On Sunday night, I was riding an Amtrak train from Chicago to Ann Arbor that struck and killed a person in Jackson shortly before midnight.

A bit earlier, closer to Kalamazoo, the train had stopped abruptly between stations for about half an hour. The conductor announced over the intercom that they had to “check the tracks.” I recalled that three days earlier a train had derailed in Chicago. So, if they felt the need to check the tracks here, I was all for it. It was only after we were moving again that the conductor revealed that they had been checking for a body. The engineer had seen something across the tracks, but thankfully it wasn’t a person. (From another source, I’ve heard that there are frequent encounters with deer along that section of rail.)

We were nearly to the Jackson station. The conductor had just announced that we would be arriving in a few minutes, when the train made another abrupt stop. Our position short of the station, and the rapid pace of an agitated conductor (with a whispered “oh shit”) revealed that something was wrong. But the passengers neither saw nor felt any collision. I assumed there was some mechanical problem.

After some time, another conductor – the senior man, I guess – entered the car. Calm and to the point, he said he didn’t want to upset any children, but there had been a fatality: someone had been trespassing on the tracks. The authorities were investigating. In the meantime, the train couldn’t move and we couldn’t get off until buses arrived to bring us the rest of the way to Ann Arbor and Detroit.

There were no screams, gasps, or sobs. The car was silent for a few seconds, then the chitchat resumed. For most of us, it was like hearing such a story on the TV news, except that our incidental involvement in this one was going keep us here for some number of hours.

One passenger, though, was angry. The conductor had barely finished his announcement before she started to complain. “Is he an idiot? Is he blind? He said he didn’t want to upset any children, and my daughter is sitting right here!” The daughter was as tall as the mother – well beyond the age of sheltering from words like “fatality.”
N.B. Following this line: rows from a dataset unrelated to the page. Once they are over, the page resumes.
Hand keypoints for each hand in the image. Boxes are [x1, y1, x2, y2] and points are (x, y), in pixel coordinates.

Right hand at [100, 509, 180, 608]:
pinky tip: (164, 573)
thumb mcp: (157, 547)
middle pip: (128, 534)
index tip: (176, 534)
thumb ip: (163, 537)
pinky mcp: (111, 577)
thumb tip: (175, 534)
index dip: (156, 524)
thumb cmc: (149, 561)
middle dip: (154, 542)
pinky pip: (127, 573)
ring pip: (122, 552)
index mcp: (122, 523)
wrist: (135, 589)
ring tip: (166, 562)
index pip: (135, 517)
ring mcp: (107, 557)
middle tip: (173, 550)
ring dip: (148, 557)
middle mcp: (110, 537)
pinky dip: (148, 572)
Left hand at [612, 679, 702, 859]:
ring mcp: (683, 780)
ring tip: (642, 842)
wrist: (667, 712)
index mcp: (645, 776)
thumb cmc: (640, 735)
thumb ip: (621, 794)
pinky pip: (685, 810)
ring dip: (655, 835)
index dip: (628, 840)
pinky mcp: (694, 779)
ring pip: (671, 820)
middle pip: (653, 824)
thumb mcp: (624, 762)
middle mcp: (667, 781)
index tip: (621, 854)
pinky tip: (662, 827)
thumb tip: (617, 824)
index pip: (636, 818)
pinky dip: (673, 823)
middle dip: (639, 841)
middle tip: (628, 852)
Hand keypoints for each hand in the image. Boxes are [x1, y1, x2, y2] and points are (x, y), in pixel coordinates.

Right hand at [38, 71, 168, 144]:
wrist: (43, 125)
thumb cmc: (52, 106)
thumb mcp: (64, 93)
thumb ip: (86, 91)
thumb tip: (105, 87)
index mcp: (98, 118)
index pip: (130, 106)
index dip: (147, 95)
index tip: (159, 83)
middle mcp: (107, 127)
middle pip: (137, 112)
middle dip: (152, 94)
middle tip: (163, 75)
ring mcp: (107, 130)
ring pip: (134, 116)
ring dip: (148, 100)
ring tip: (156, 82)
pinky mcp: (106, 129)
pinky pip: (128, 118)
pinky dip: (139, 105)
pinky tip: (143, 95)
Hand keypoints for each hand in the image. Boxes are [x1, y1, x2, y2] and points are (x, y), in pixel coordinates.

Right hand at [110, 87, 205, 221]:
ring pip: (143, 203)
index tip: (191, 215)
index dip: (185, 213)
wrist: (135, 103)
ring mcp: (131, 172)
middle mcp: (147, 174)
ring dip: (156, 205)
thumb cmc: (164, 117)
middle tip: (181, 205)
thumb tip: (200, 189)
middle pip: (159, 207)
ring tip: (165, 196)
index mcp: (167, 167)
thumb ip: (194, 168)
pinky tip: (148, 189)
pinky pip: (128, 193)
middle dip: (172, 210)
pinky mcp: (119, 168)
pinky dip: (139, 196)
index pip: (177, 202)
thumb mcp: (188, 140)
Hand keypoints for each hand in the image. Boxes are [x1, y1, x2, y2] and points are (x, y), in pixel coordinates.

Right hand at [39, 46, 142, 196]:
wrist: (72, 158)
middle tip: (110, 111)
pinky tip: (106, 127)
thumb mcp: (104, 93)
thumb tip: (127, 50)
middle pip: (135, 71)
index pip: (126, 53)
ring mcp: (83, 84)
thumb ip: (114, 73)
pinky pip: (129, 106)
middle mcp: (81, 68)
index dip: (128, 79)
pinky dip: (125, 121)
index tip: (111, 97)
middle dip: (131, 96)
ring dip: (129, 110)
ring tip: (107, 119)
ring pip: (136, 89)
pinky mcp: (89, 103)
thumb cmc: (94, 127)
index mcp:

My parents used such events as life lessons. “Wasn’t so-and-so a classmate of yours? He was killed in a car wreck last night: speeding and lost control.”

I wondered about the person who had been killed. We had no details. It might have been a teenager much like this woman’s daughter. Perhaps a woman like her was now receiving the tragic news. On the other hand, if it were a homeless person with no one to mourn the loss, it would be no less tragic.

The angry woman called someone on her cell phone and announced, far more bluntly than the conductor, with her daughter right there next to her, that the train had run someone over.

Meanwhile, near the front of the car, a male college student was discussing his classes. He had the sort of voice that cuts through the air even when speaking softly: he loves astronomy, but hates Latin, and so on.

The woman, still speaking loudly into her cell phone, proceeded to complain about him – everything from his voice to the silly hat he was wearing. She said she’d kill him (in the casual way that people use that phrase) if he didn’t shut up.

The rest of us were just trying to sit quietly and catch some shuteye while we waited for events to unfold and the buses to arrive. From my perspective, there were two jarring voices in the car, and hers was the worst.

Over the course of several hours, conductors passed back and forth through the train as they dealt with the situation as well as they could. At one point, a passenger asked politely for information about the buses. “That’s a good question,” he responded. “I’ll check that out right now.” The woman latched her sarcasm onto that: “Oh good, he’s going to check. Duh? What’s the problem? Doesn’t he have a phone? Hey, do you want to borrow mine?” But she never addressed him to his face. She would comment loudly behind his back, then turn and look at the rest of us for approval.

Death had caused this woman an inconvenience, and by God she was determined to make sure everyone was aware of it. Somewhere in a comfortable home in Ann Arbor she’s probably still complaining about how awful it was for her.

It is inevitable that, sooner or later in life, this woman will face a tragedy of her own that will inconvenience others. I foresee her distress when the world doesn’t stop for her. By and large, the other passengers will go about their lives and work around the little trouble she’ll cause them.

* * *

The next day, I searched the web for information about the incident. I learned that “… on average, locomotive operators are involved in three fatalities over the course of a career.”. The victim in Jackson was a a fifty-four-year old woman–apparently a suicide.